◆ DIRECTIVE
Rewrite the items below with every "photograph" changed to "image" and nothing else altered. Leave the pictures out of your version.

- - -

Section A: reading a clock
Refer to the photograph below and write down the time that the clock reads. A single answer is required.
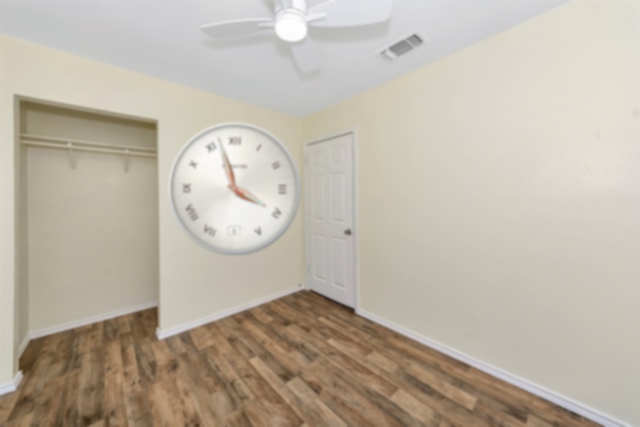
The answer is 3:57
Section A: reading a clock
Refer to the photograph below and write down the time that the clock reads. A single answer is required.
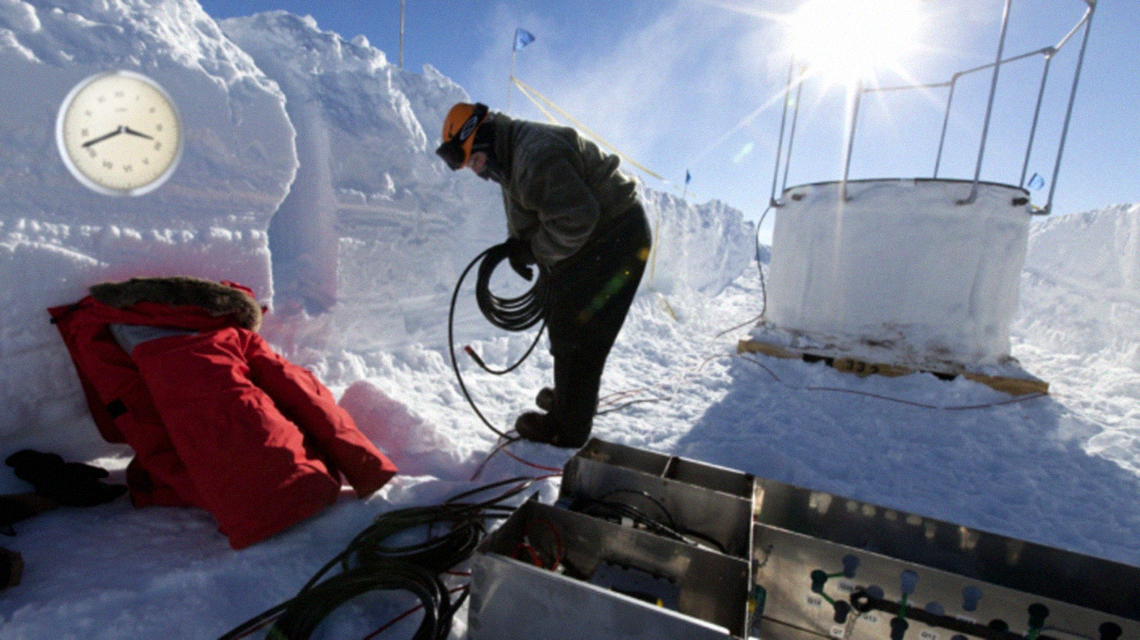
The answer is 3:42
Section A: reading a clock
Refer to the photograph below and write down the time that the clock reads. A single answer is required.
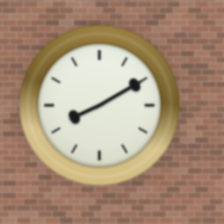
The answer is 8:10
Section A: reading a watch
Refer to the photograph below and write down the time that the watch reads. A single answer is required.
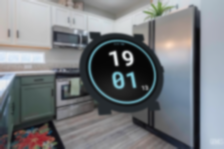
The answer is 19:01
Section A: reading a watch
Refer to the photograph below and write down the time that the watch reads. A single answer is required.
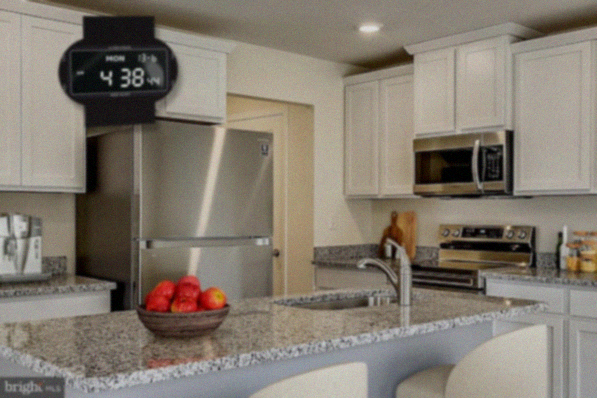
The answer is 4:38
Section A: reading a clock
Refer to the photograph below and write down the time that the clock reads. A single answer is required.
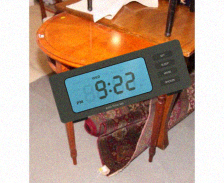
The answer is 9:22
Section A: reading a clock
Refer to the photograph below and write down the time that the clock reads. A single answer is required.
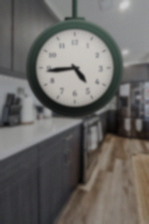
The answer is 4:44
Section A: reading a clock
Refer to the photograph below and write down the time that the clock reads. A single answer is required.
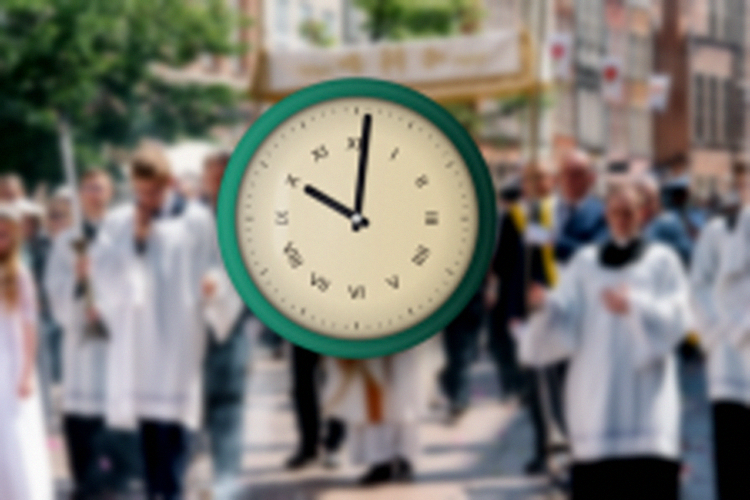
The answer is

- - -

◆ ANSWER IN FULL
Section A: reading a clock
Refer to the image below and write down the time that the clock reads. A single answer is required.
The answer is 3:57
Section A: reading a clock
Refer to the image below and write down the time that the clock reads. A single answer is required.
The answer is 3:42
Section A: reading a clock
Refer to the image below and write down the time that the clock reads. A single answer is required.
The answer is 8:10
Section A: reading a watch
Refer to the image below and write down the time that the watch reads. A single answer is required.
The answer is 19:01
Section A: reading a watch
Refer to the image below and write down the time that the watch reads. A single answer is required.
The answer is 4:38
Section A: reading a clock
Refer to the image below and write down the time that the clock reads. A single answer is required.
The answer is 9:22
Section A: reading a clock
Refer to the image below and write down the time that the clock reads. A single answer is required.
The answer is 4:44
Section A: reading a clock
Refer to the image below and write down the time that the clock reads. A single answer is required.
The answer is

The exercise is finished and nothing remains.